Serving Size Education
How are serving sizes determined?
According to the FDA, serving sizes must be based on the amount of food people typically consume, rather than how much they should consume. Serving sizes changed to align a serving size with the amount people actually eat and to limit the tricks companies will play on us to lower calories or sugar. Other label changes include serving size and calories display, added sugar column and classification, and daily values.
While this change may look like nutrition facts have increased, many changes are due to the updated serving size. Standardizing products to use a universal serving size for their food category is a win for the consumer. Now that we have discussed the FDA ruling, we will discuss common tricks we have seen with the new label requirements, specifically serving sizes and misleading marketing.
- Companies will add two nutrition labels on the back - one with the traditional label and the second will either show two servings or add another product typically consumed with their product. We will use cereal as an example. You may see a second label on the back that shows one serving of cereal with milk, which gives it higher protein and misleading marketing.
- Ambiguous food categories. What do we mean by this? Granola is a perfect example of this trick by companies. Granola does not fit into its own category. It can be labeled as granola or as cereal. The suggested serving size for granola is 28-30 grams. The serving size for cereal is 58-60 grams. We have seen companies label their granola as a cereal and advertise 10 grams of protein per serving but with a serving size of 60 grams. That is double the serving size of standard granola on the shelves.

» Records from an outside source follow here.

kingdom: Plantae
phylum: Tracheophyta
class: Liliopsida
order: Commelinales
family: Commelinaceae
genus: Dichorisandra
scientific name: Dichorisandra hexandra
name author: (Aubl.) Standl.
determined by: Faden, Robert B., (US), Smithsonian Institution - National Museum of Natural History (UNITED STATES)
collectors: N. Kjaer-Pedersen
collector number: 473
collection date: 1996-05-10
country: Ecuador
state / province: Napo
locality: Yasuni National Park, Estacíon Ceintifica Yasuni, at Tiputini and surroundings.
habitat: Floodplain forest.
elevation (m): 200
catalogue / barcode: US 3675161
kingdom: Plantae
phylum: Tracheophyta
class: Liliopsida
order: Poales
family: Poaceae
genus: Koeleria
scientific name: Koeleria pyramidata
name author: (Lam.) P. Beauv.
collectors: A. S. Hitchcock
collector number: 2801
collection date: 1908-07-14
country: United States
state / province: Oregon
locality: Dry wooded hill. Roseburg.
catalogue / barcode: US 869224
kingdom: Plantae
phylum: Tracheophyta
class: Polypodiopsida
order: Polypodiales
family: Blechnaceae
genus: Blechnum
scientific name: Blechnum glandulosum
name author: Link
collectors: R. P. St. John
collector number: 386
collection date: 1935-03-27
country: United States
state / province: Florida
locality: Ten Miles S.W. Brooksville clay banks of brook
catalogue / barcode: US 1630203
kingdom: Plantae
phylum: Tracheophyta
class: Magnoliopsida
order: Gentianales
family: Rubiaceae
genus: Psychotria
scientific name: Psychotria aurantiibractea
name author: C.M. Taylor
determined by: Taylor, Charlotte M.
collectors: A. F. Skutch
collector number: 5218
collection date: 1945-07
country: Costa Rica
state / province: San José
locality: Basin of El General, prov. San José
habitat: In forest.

When in doubt, never believe the claims on the front or back of the products. Go to the nutrition label and ingredients for the facts, and buy from companies you can trust. We all owe it to ourselves to be informed to make the best decisions for our health. We feel the label change was a step in the right direction but the suggested serving size does not indicate what is right for you. We recommend tracking meals in an app like MyFitnessPal for a couple of months to get a better idea of how macros, calories, and sugar add up throughout the day. That was an effective tool in our health journey.